— Письменное задание 1 —
Перепишите строки, начиная с первой и заканчивая строкой с «Poprad (33 km)» включительно, заменив «Ždiar» на «Zdiar» и больше ничего не меняя. Изображения в ответ не включайте.

— Фрагмент текста —
В новом фильме Мефистофель Борисова как будто получает это могущество над другими по наследству – от Павла, от Гудионова, который старался не злоупотреблять «служебным положением» и своим безраздельным правом «царить неправедно». В этом смысле можно сказать, что Борисов выступает в роли, которая давно уже ждала его, а он, быть может сам того не сознавая, шаг за шагом приближался к ней. Хотя новый Фауст, танцовщик и лицедей, искренний и беззащитный, окажется не в полной власти Мефистофеля: он его покинет, как только пожелает Бог. Бог дал – Бог взял. Человек – точно кукла, марионетка, танцующая по воле рук кукловода. Солист Театра балета из Сан-Франциско, в прошлом – солист балета Большого театра Юрий Посохов таким его и играет. Соблазненным: больно велики были соблазны. Возвращающимся к Богу по первому зову и не сразу идущим на уговоры дьявола. А между тем того и другого, как было сказано, играет один актер. Запутывая всю историю, путая все карты…
«Мне скучно, бес…» – эти слова в фильме Ю. Борисова уместнее всего и естественнее всего звучали бы из уст Бога, каким он является в исполнении Олега Борисова. Его Бог – усталый, это «deus ex machina», спускающийся с поднебесья тогда, когда уже никак без него нельзя. Необходимый постольку, поскольку необходим хеппи-энд. Усталым, впрочем, является и его Мефистофель, в глазах которого жизнь начинает играть лишь тогда, когда он «освобождается» от Фауста, и, просыпаясь свободным, точно после пьяного загула, хватается за банку с огурцами и, довольный, ими хрустит. Хрустит – по-свойски.
Дело не в умершем Боге и не в Боге усталом, не в усталом черте – устал старый мир, устала материя, подобно тому, как это было описано в набоковском «Приглашении на казнь». Потому так свободно бродят здесь разнообразные сюжеты и герои «чужих» историй. Старьевщица-ведьма вдруг принимается читать с середины, с самого, то есть, расхулиганистого места пушкинского «Царя Никиту…», и Мефистофель и Фауст включаются в не ими начатую игру, нисколько не противясь неожиданному повороту сюжета. Император напрасно добивается взаимности – не оттого, что Фауст противится однополой любви: в мире, населенном таким множеством уродцев и уродов, всякая любовь выглядит естественной (а запретов здесь нет), – его привязчивости одновременно противятся оба персонажа Борисова. Не потому, что сами ищут расположения Фауста, хотя нелюбимость наверняка доставляет обоим немало страданий и физических мук.
Нагромождение сюжетов и героев, всеобщие – в буквальном смысле – разброд и шатания рождают аналогию с лавкой старьевщика. Но, скорее, с заваленной безделушками и дорогими предметами без разбора восточной антикварной лавкой. Так дробен фильм, в котором короткие эпизоды и с клиповой стремительностью друг друга сменяющие кадры сочетаются с фрагментами долгими, затяжными, снятыми с неторопливой подробностью Владимиром Шевциком в фильме Юрия Борисова.
Воспоминания
Лев Додин«Счастливей меня человека нет»

— Исходные строки —
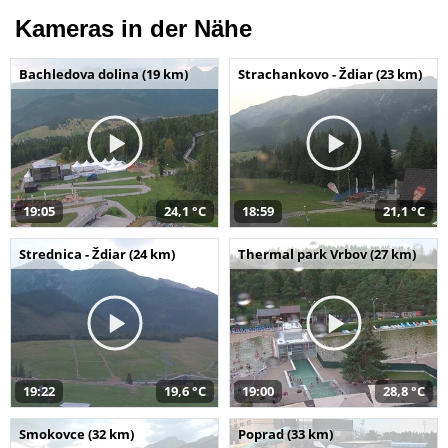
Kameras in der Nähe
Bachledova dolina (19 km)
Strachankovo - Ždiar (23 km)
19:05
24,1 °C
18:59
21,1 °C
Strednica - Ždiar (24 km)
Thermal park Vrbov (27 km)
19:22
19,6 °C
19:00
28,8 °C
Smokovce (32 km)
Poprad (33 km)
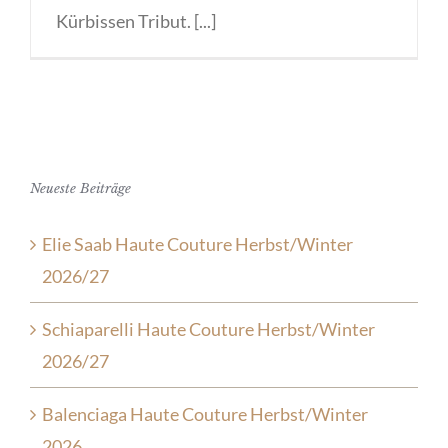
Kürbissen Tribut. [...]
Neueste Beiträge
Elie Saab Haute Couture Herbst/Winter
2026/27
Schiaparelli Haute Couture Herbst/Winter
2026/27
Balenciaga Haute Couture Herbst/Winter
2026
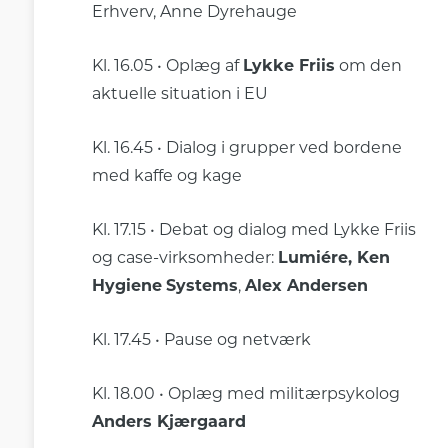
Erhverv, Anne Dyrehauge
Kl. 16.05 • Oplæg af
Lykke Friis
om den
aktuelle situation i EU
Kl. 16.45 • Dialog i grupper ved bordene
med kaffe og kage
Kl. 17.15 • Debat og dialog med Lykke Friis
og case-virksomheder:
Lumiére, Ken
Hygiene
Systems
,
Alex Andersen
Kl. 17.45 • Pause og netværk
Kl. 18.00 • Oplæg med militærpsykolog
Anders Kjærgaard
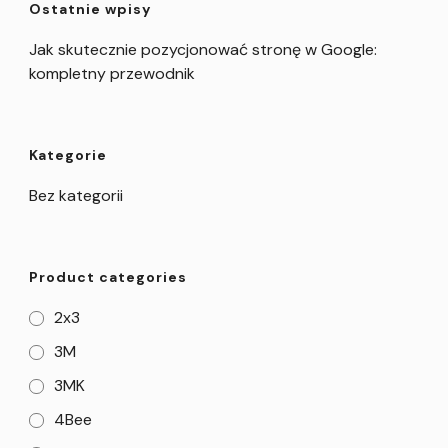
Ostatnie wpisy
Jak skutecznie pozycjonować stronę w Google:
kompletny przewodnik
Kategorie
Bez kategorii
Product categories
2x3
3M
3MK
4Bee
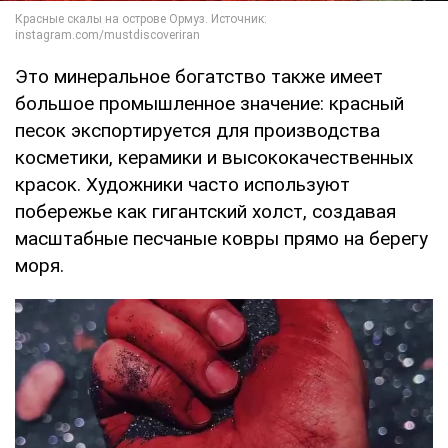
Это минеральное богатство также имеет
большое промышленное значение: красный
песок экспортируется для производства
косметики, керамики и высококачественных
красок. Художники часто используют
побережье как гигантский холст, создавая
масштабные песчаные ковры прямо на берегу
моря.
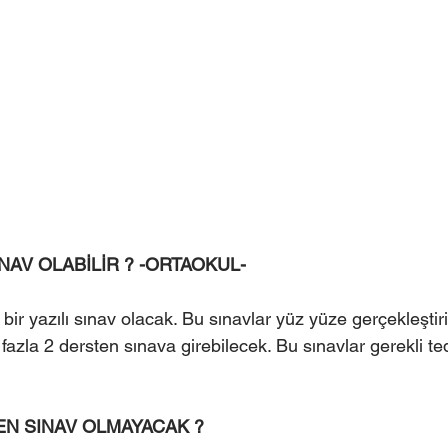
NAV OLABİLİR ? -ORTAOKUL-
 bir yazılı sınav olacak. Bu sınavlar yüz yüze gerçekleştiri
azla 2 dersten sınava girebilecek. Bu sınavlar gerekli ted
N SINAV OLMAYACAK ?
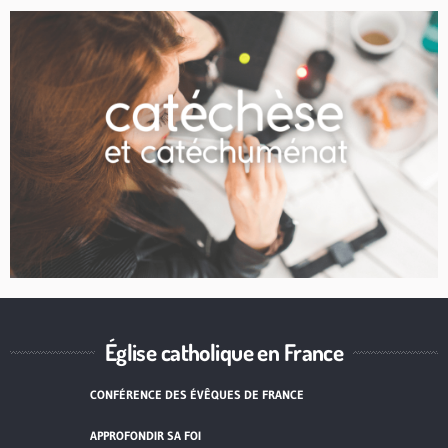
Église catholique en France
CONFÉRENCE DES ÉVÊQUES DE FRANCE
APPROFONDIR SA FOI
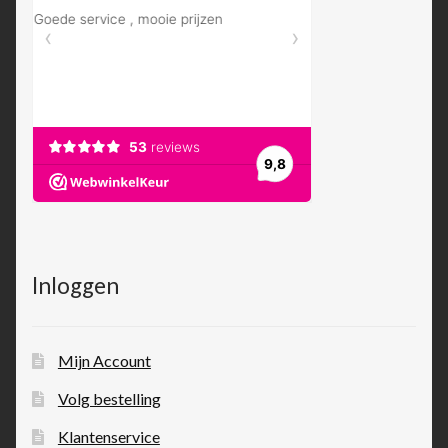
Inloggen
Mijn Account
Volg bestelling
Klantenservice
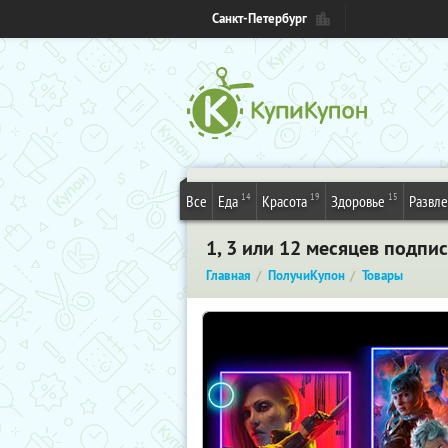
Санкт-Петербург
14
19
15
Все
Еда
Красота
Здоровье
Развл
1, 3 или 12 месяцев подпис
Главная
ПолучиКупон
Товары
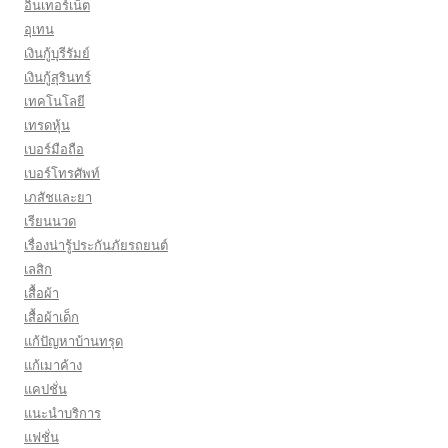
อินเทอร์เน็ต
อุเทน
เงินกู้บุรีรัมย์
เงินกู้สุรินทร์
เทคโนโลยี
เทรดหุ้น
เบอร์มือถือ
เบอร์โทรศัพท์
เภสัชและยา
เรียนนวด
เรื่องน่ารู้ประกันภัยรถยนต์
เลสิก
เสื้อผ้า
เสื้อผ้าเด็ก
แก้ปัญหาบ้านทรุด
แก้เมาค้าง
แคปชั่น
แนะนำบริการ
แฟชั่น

— Письменное задание 2 —
Кто, согласно фрагменту о фильме Ю. Борисова, играет нового Фауста?

— Ответ 1 —
Kameras in der Nähe
Bachledova dolina (19 km)
Strachankovo - Zdiar (23 km)
19:05
24,1 °C
18:59
21,1 °C
Strednica - Zdiar (24 km)
Thermal park Vrbov (27 km)
19:22
19,6 °C
19:00
28,8 °C
Smokovce (32 km)
Poprad (33 km)

— Ответ 2 —
Юрий Посохов, солист Театра балета из Сан-Франциско, в прошлом солист балета Большого театра.